I'm old and tired.
Y'all didn't get the I-AA/FCS experience. It wasn't bad, it wasn't great. One thing though is teams CAN draw crowds. If anyone saw Montana vs NDSU, packed house, rowdy as all get out and frankly the crowd, atmosphere, and actual game is likely to be better than the three playoff games this year.
If LSU and their SEC brethren and Michigan, Ohio State and B1G brethren want to expand themselves into a 36-40 team pro circuit of football, more power to them, Godspeed, go on and do your thing.
Think of it from this angle. Who sits around grumbling that the Cajuns don't get a crack at the Saints? If LSU goes full on pro in football, they are closer to the Saints than the Cajuns, for the old farts, they are basically the New Orleans Breakers circa 1984.
You go full pro, why bother with "five to play four" just require that they be enrolled for at least 12 hours during the season, maintain a 2.0 GPA and make progress towards a degree whether it's your first bachelor's, second one, or masters degree, or PhD, pick a degree plan and successfully navigate it. Why give up a quality player just because they've played four seasons? Replacing them is a crapshoot.
Look at the salaries paid in B1G and $EC. They can compete with late second round NFL Draft salaries if they really want to. They can beat round 6-8 salaries if they choose to.
It will be a fascinating turn. Remember you can't get together and agree to limit compensation but you CAN limit compensation on your own.
There may be some schools that choose to remain "amateur". It's happened before. The Ivy League schools were once dominant and opted to step out of the rat race.
Wouldn't bet on it happening but the leadership at Notre Dame might surprise us and opt to not go full pro.
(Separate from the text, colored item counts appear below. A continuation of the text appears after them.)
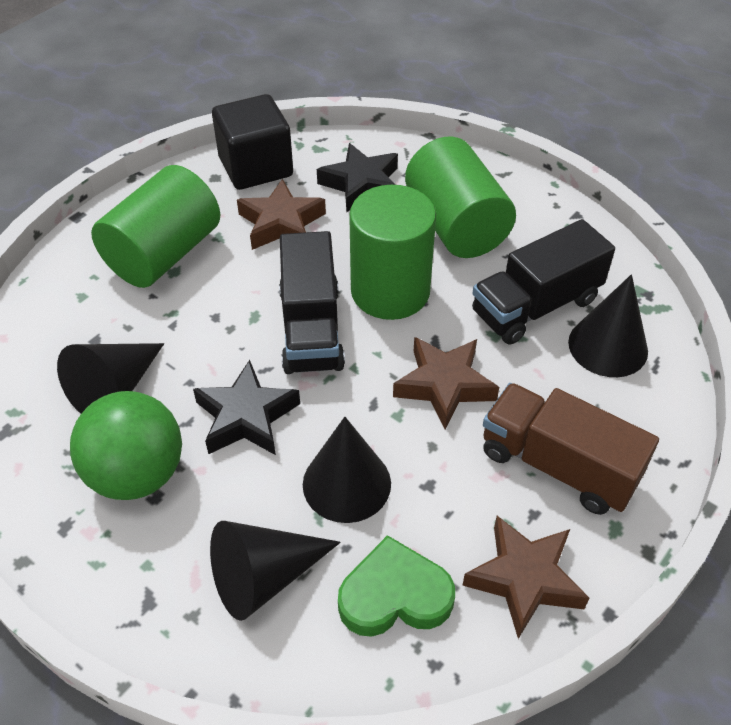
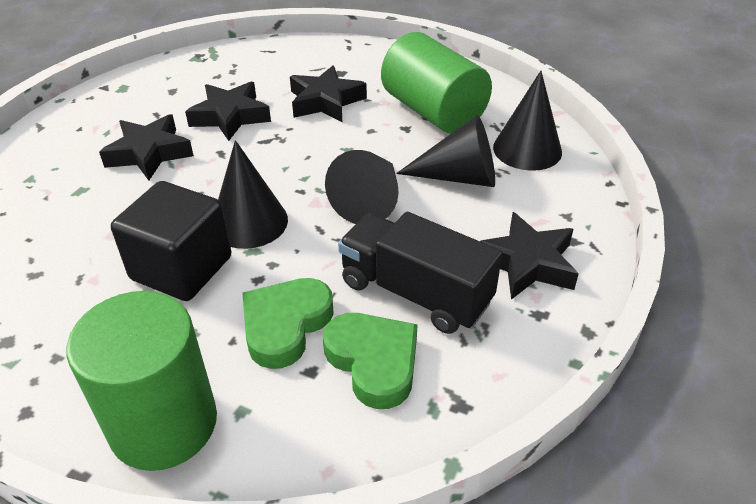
black star: [193,360,300,455] [317,143,398,212] = 2 -> [99,114,194,180] [185,82,271,141] [290,65,367,122] [480,212,579,300] = 4
black truck: [279,231,345,374] [472,219,615,345] = 2 -> [338,212,502,334] = 1
brown star: [237,179,326,250] [393,337,499,429] [462,516,589,639] = 3 -> none = 0
brown truck: [483,383,659,515] = 1 -> none = 0
green ball: [70,391,182,500] = 1 -> none = 0
green cylinder: [91,165,220,288] [349,185,436,320] [405,136,516,258] = 3 -> [67,291,217,471] [381,32,492,133] = 2
green heart: [338,535,455,637] = 1 -> [242,278,334,369] [323,313,418,409] = 2

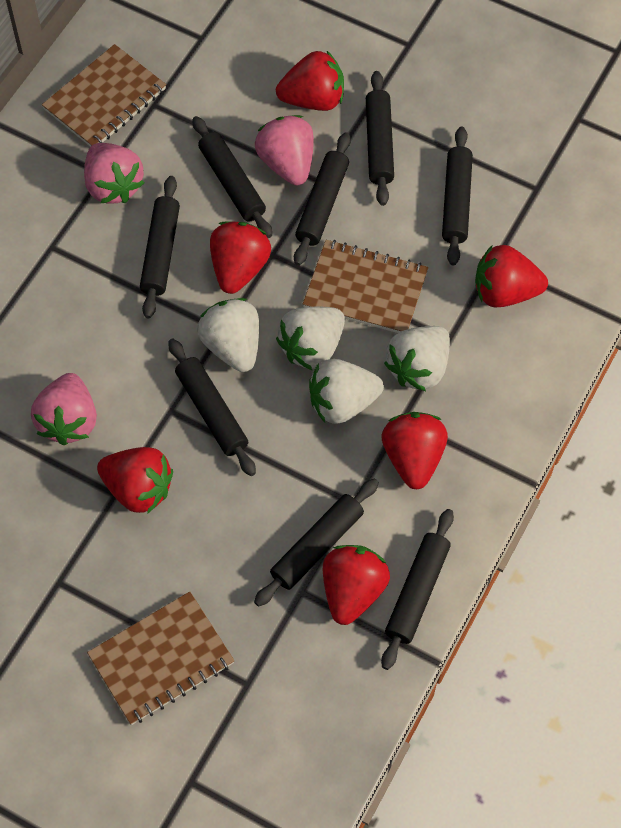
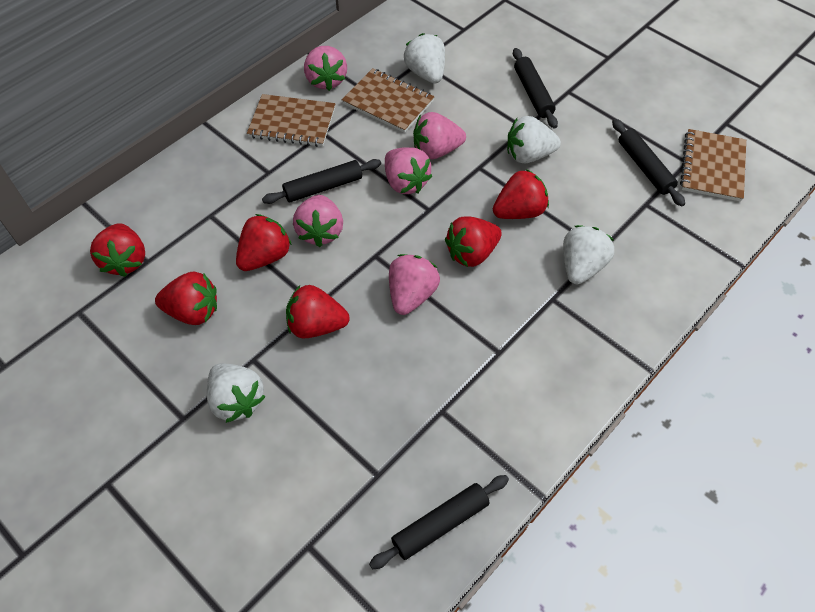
black rolling pin: [140,176,180,319] [168,339,256,476] [193,116,272,238] [254,478,379,607] [294,132,351,266] [366,71,394,206] [381,509,454,670] [442,127,473,266] = 8 -> [262,159,381,204] [369,475,509,569] [513,48,558,129] [612,119,685,207] = 4
pink strawberry: [31,373,97,445] [84,143,144,204] [255,115,314,185] = 3 -> [293,195,343,247] [304,46,347,91] [385,147,432,194] [389,254,440,315] [413,112,466,159] = 5

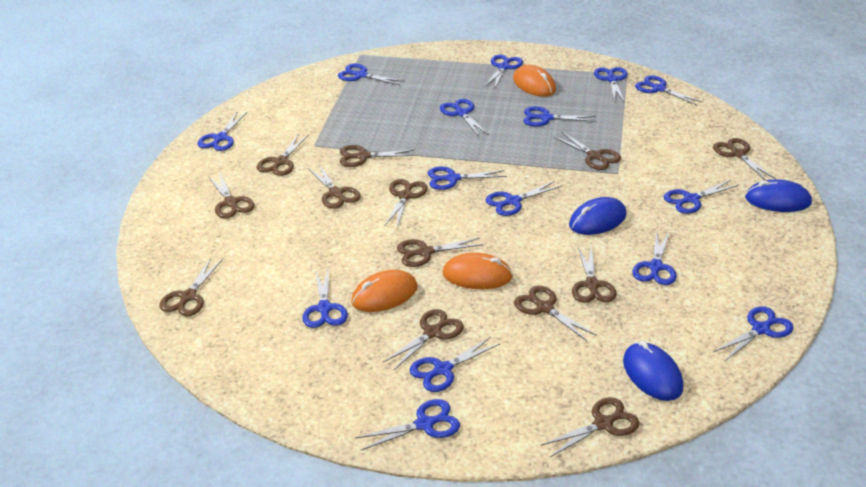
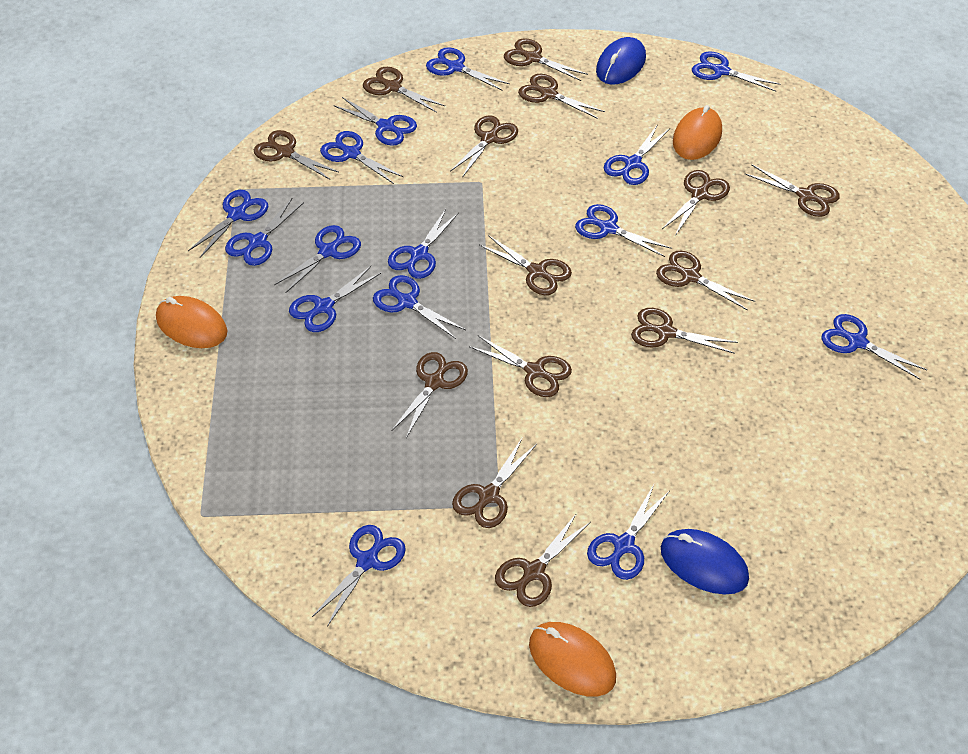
blue mouse: [569,197,626,235] [623,341,683,401] [745,179,812,212] = 3 -> [596,37,646,85] [661,529,749,594] = 2
brown scissors: [159,258,223,316] [208,172,255,218] [257,134,309,176] [308,165,361,209] [340,145,415,167] [383,309,464,370] [385,179,428,227] [397,238,484,267] [514,286,597,341] [541,397,640,457] [553,132,621,170] [572,247,617,303] [713,138,776,180] = 13 -> [254,130,339,180] [363,67,445,113] [391,352,468,438] [450,115,518,178] [452,437,537,528] [469,335,572,397] [479,235,572,295] [495,513,591,607] [504,38,588,81] [518,74,605,119] [631,308,738,354] [656,251,755,311] [662,170,730,236] [745,164,840,217] = 14

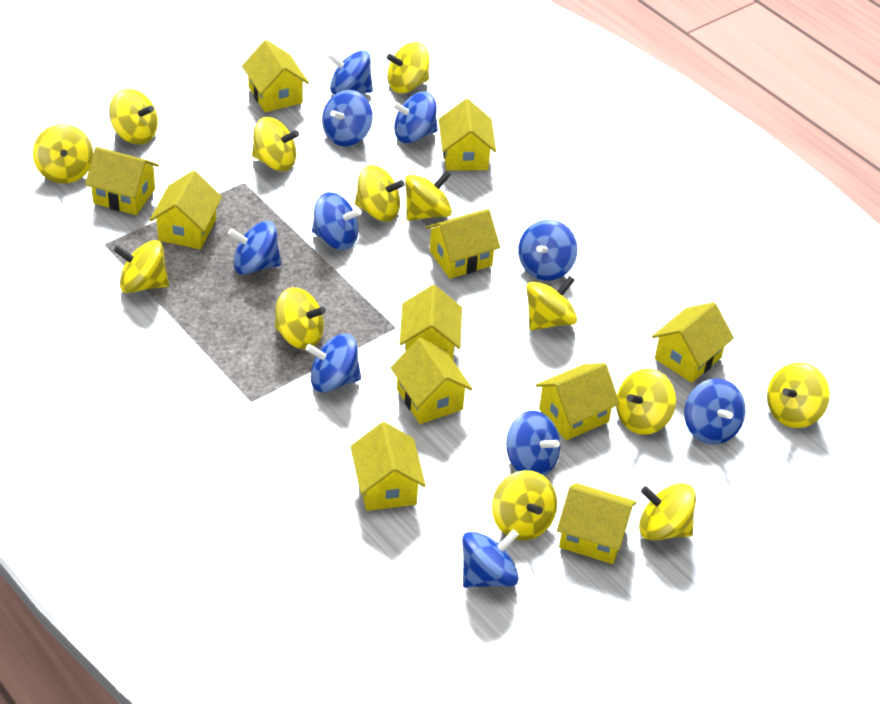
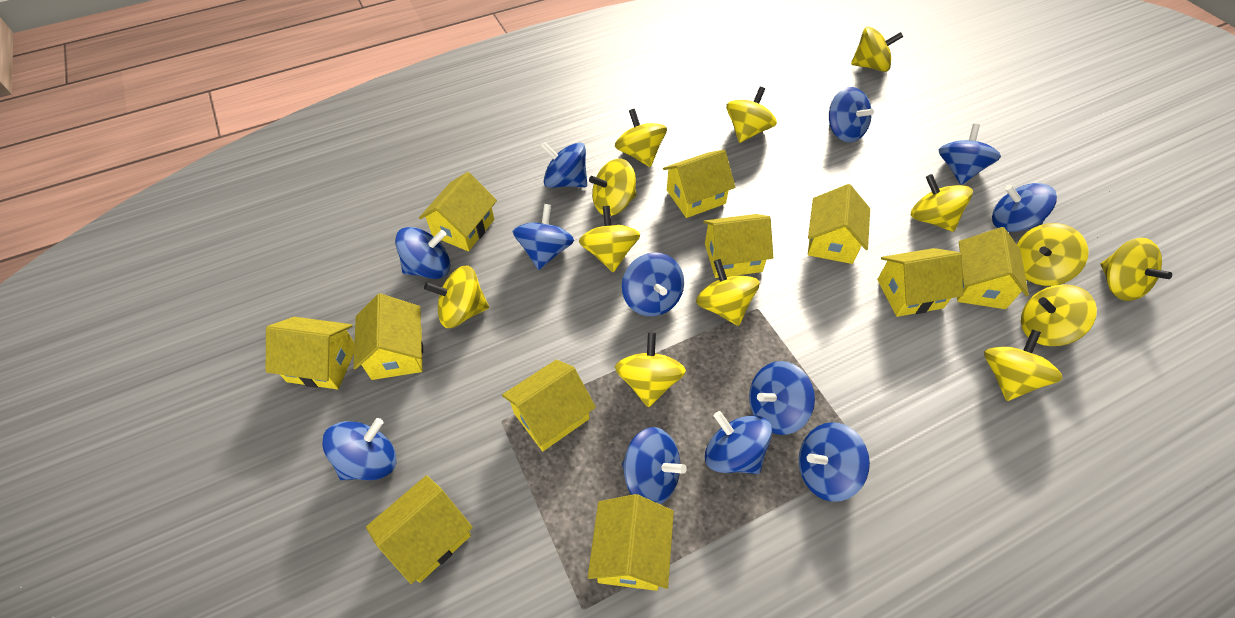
blue spinning top: [228,221,282,275] [306,333,361,392] [312,192,362,250] [322,90,373,147] [327,50,373,95] [392,91,438,143] [462,529,519,588] [506,411,560,476] [518,220,577,281] [684,378,745,445] = 10 -> [322,418,396,480] [395,227,450,279] [512,204,574,270] [541,142,587,188] [622,252,684,317] [622,427,687,504] [705,411,772,474] [749,361,815,435] [799,422,870,502] [829,87,874,142] [939,124,1001,185] [992,183,1057,232] = 12

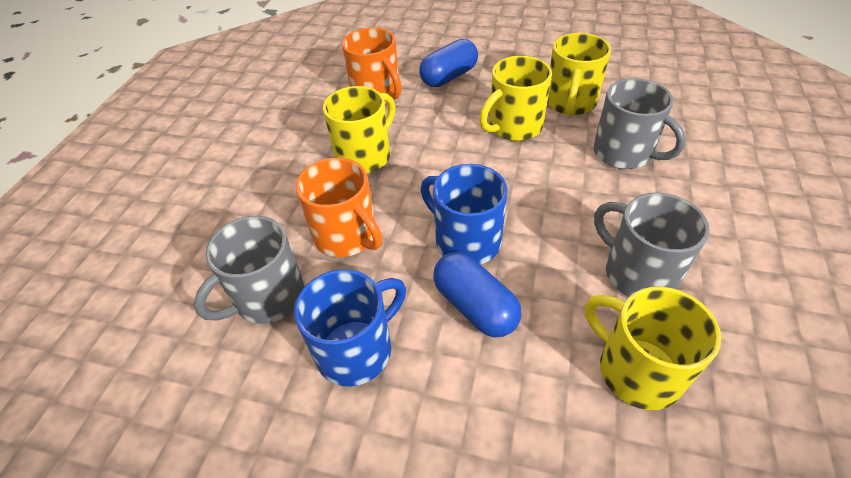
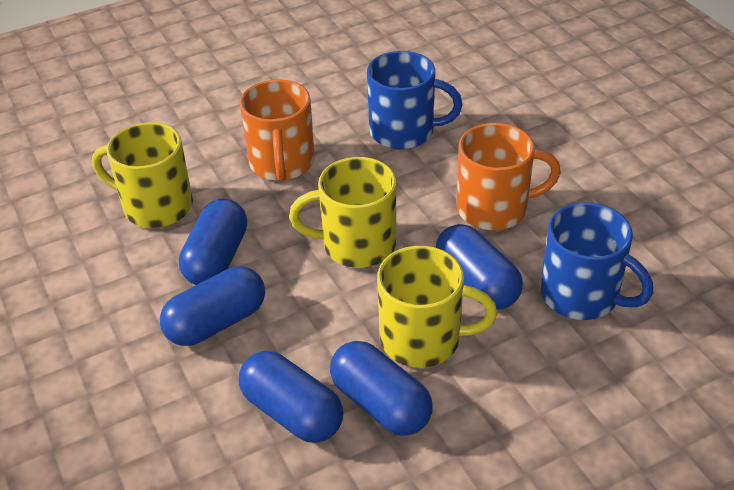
blue capsule: [419,39,478,87] [433,252,521,337] = 2 -> [160,266,265,346] [179,199,247,285] [239,351,343,443] [330,341,433,436] [435,224,523,309] = 5
grey mug: [194,216,305,324] [593,78,686,169] [594,193,710,297] = 3 -> none = 0
yellow mug: [323,86,395,174] [479,56,552,141] [547,33,611,115] [585,287,721,410] = 4 -> [92,122,193,228] [289,157,396,268] [377,246,497,368] = 3

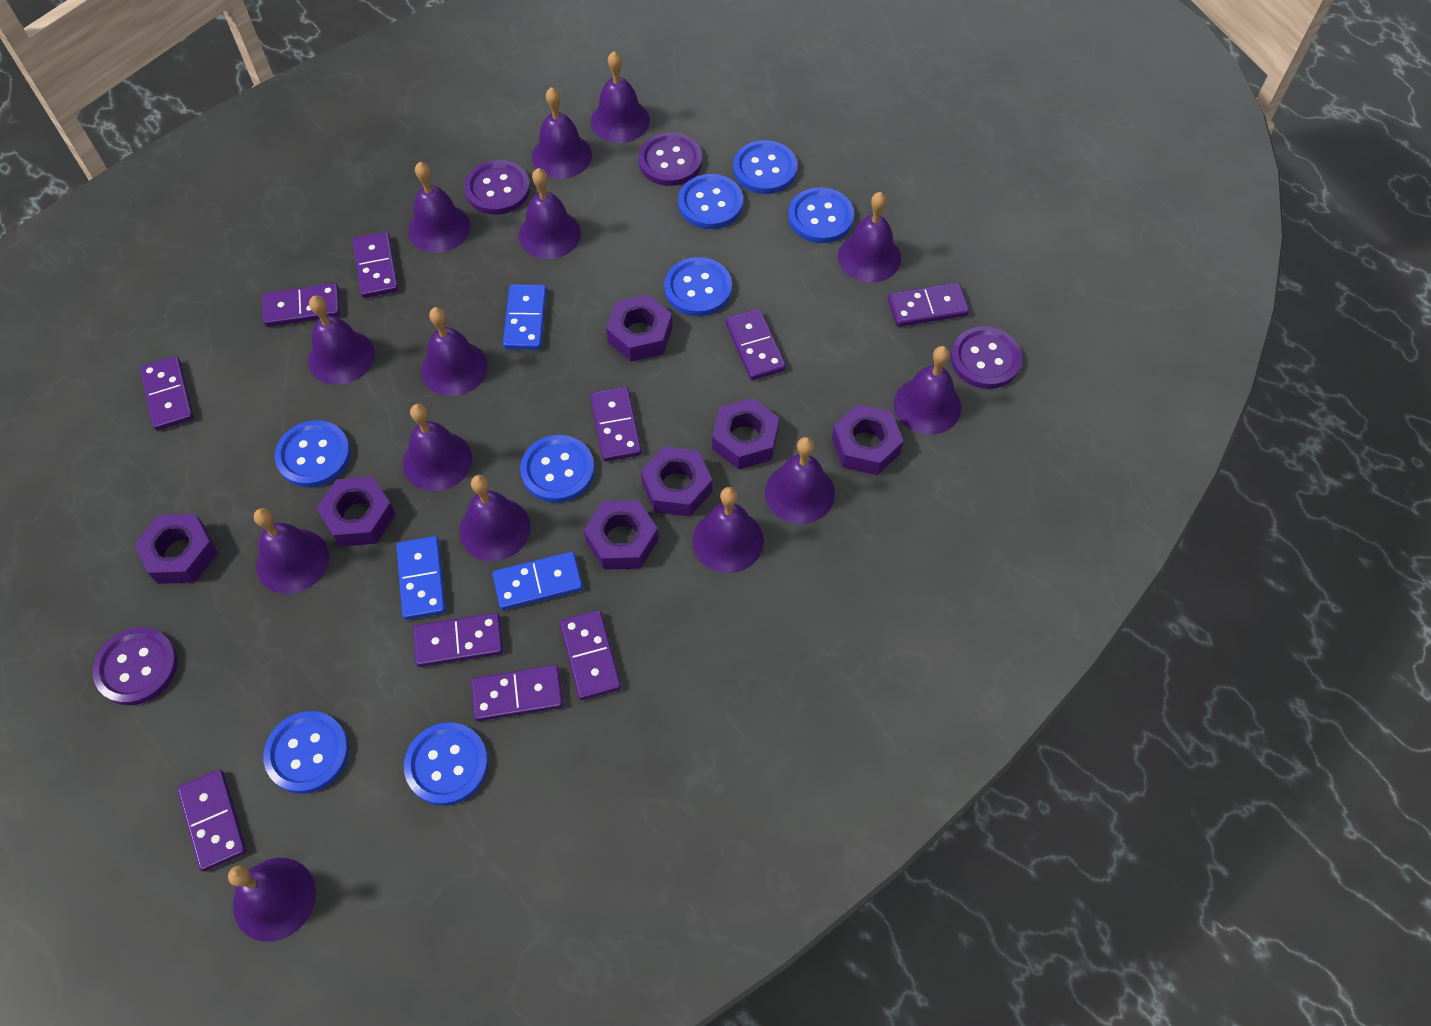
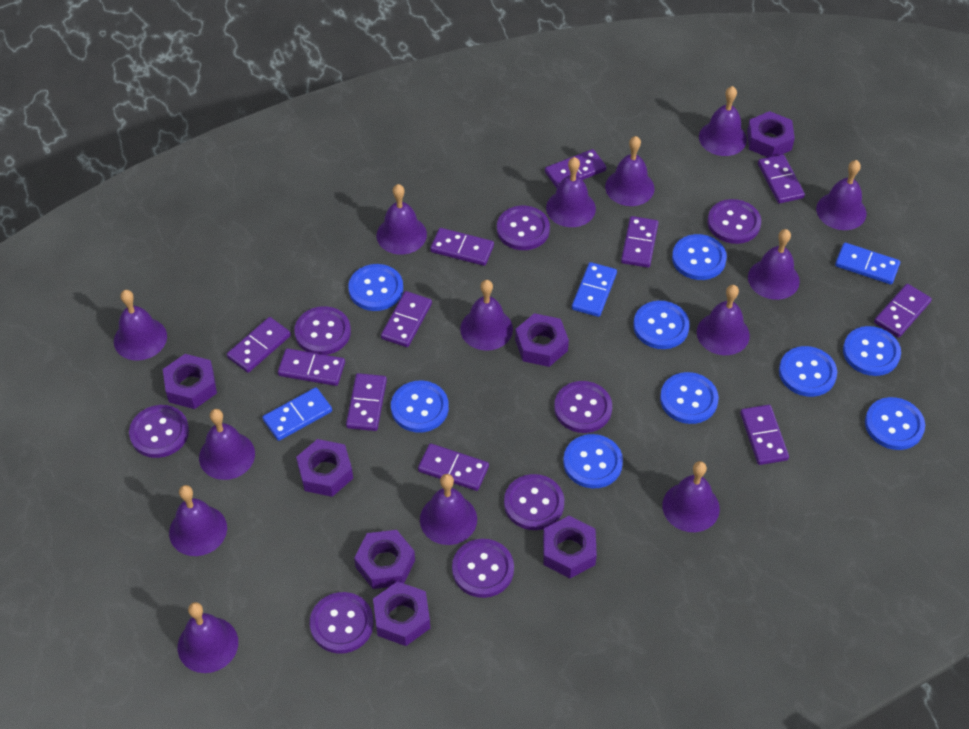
blue button: [263,711,349,794] [275,420,351,488] [404,722,488,806] [520,435,595,503] [664,257,732,316] [678,174,743,229] [733,140,797,194] [788,187,854,243] = 8 -> [348,264,403,311] [391,381,449,433] [563,434,623,489] [633,301,690,349] [660,372,719,424] [672,234,727,280] [779,346,837,397] [843,326,901,376] [865,397,925,450] = 9
purple button: [93,627,178,705] [464,160,530,215] [638,132,702,186] [951,326,1022,389] = 4 -> [129,405,189,458] [294,306,351,355] [310,592,374,654] [452,539,514,598] [497,206,550,250] [504,474,564,530] [554,381,612,433] [708,199,761,244] = 8
purple domino: [140,356,194,431] [177,769,247,872] [262,283,340,327] [352,232,399,298] [413,613,503,667] [471,665,563,721] [560,610,621,700] [590,387,642,462] [726,309,786,380] [888,283,969,327] = 10 -> [227,317,291,373] [278,348,345,386] [346,373,387,431] [381,291,432,347] [418,443,489,491] [430,228,494,266] [545,149,606,188] [621,216,658,268] [740,405,789,465] [758,154,805,203] [874,284,932,338] = 11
I don't think the leadership at a lot of schools is going to be agreeable to sending a team to play a full pro team that has guys with 8 years of playing experience at that level.
Already ESPN and Fox are pushing the top leagues to cut back on the filler games. Going full pro they are going to be working hard to up their TV money and getting a boost will mean cutting back on non-conference games.
The question is will Big XII and ACC try to chase them. They can't offer the same money across the roster. They might be able to outbid on some players but they won't have as big of a spend.
The AAC tried to chase for years labeling themselves P6 and all they got out of it was losing Cincinnati, UCF, and Houston to the P4. They've replaced them with teams with lower budgets.
If it goes full pro AAC, Sun Belt, MAC, CUSA, Pac2/MWC won't be able to throw anything close to similar roster money.
I am perfectly fine with being stuck in a group that doesn't include $EC and B1G and mostly OK losing ACC and B12.
During the I-AA now FCS days for AState the hard thing was explaining the difference between I-A and I-AA. People didn't really understand that. People can grasp the difference in being NFL Lite vs playing college football.
I think becoming NFL Lite runs some really big risk for schools like USC, UCLA, Washington, Northwestern, Maryland, Vanderbilt, etc., who run the risk of no longer being compared vs college peers but rather compared against the local NFL teams. I doubt OU wants people comparing their basketball team to the Thunder instead of Kansas and Texas.
They need to LEAVE and make it clear the shop is closed so presidents don't foolishly spend trying to get invited to the club.